Il re pescatore raggiunge i Magnifici 7 – Ma chi sono i grandi del passato che, prima del fuoriclasse della Visma Lease a Bike, avevano realizzato la Tripla Corona nei Grandi Giri? Il primo fu Jacques Anquetil nel 1963. Dopo aver vinto il Tour nel 1957 (ed essersi ripetuto nel ’61-’62) e il Giro nel ’60, il normanno firma il successo alla Vuelta nel ’63 (per i cultori delle statistiche, fu la Vuelta più corta di sempre: solo 15 tappe). Pochi anni dopo ecco Felice Gimondi. L’asso di Sedrina vinse, come Anquetil, il Tour all’esordio (1965), poi il Giro del ’67 e quindi la Vuelta ’68 nella sua unica partecipazione alla corsa iberica. Non poteva mancare Eddy Merckx, il ciclista più vincente della storia, che completa il trittico pure lui alla Vuelta (1973), davanti a Luis Ocana e Bernard Thévenet, storici rivali al Tour. Tra gli infiniti record di Merckx, pure l’incredibile serie di successi consecutivi nei GT, 10!! Questa la straordinaria sequenza: Tour 1969, Giro-Tour ’70, Giro ’71, Giro-Tour ’72, Vuelta-Tour ’73, Giro-Tour ’74! Senza dimenticare il primato delle doublé nello stesso anno (4), 3 volte Giro-Tour e una volta Vuelta-Giro. Cannibale.
Poi venne il regno di Bernard Hinault, unico a vincere tutti i Grandi Giri al primo assalto! Vuelta e Tour nel 1978 e, dopo il bis in al Tour ’79, firma il Giro 1980. Tre accoppiate per il fuoriclasse bretone (Vuelta-Tour ’78, Giro-Tour 1982-85), imbattuto al Giro (tre vittorie in altrettante partecipazioni) e alla Vuelta (2 successi su due). Con 10 vittorie, nella classifica all-time dei più vincenti nei GT, è secondo dietro solamente Eddy Merckx (11).
Dopo Hinault, passarono ben 28 anni prima che un nuovo asso delle corse a tappe riuscisse nell’impresa di vincere tutti i GT. Non c’era riuscito Miguel Indurain (5 Tour consecutivi, 2 Giri, ma solo secondo alla Vuelta), ma la Spagna trova in Alberto Contador il ciclista in grado di affiancare i campionissimi del passato.
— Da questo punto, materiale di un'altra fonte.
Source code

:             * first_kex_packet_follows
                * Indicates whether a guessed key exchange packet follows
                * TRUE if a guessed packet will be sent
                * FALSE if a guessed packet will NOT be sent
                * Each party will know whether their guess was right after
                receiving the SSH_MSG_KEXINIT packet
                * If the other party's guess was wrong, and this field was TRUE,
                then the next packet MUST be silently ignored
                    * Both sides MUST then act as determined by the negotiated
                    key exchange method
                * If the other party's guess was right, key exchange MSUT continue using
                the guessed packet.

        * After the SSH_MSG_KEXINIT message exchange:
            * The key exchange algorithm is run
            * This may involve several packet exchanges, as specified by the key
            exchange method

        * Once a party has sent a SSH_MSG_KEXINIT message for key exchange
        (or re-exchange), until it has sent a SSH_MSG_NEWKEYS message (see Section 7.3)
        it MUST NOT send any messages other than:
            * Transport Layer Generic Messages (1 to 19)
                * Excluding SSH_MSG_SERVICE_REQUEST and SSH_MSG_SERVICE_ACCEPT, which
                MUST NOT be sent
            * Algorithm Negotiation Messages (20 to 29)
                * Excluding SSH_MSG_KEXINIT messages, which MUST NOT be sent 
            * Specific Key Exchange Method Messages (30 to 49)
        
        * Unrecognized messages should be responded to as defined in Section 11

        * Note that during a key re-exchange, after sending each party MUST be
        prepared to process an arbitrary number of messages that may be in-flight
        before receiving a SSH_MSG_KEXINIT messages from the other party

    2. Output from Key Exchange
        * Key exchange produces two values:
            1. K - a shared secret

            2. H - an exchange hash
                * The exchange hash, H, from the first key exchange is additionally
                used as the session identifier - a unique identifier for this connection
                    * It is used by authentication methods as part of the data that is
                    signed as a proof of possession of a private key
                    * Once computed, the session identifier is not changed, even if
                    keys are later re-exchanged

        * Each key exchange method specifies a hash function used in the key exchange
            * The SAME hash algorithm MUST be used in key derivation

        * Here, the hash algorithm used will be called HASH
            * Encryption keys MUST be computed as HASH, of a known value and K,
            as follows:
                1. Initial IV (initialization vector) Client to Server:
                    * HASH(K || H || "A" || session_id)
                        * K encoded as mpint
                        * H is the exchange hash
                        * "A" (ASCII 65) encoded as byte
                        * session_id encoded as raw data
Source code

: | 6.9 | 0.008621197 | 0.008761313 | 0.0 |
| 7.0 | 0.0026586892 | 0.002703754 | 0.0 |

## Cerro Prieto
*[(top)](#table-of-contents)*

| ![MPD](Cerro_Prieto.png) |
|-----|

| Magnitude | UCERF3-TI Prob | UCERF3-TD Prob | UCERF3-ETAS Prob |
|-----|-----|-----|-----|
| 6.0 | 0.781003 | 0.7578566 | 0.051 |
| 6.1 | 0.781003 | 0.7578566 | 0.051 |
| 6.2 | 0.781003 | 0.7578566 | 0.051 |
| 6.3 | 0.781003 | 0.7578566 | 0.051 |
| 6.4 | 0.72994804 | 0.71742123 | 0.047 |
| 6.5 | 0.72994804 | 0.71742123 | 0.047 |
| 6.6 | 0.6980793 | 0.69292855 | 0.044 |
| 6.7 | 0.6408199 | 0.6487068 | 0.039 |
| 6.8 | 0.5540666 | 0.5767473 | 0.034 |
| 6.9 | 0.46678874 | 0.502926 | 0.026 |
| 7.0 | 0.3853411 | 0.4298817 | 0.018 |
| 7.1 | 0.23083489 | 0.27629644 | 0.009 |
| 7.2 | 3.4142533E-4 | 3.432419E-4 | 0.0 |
Per “il pistolero” Tour 2007, Giro e Vuelta 2008. Dopo lo spagnolo, altri due campioni della stessa epoca firmano l’impresa: Vincenzo Nibali e Chris Froome. Nibali nel 2014 al Tour (dopo aver vinto la Vuelta 2010 e il Giro 2013), Froome nel 2018 al Giro, dopo i ripetuti successi al Tour (4) e alla Vuelta (2).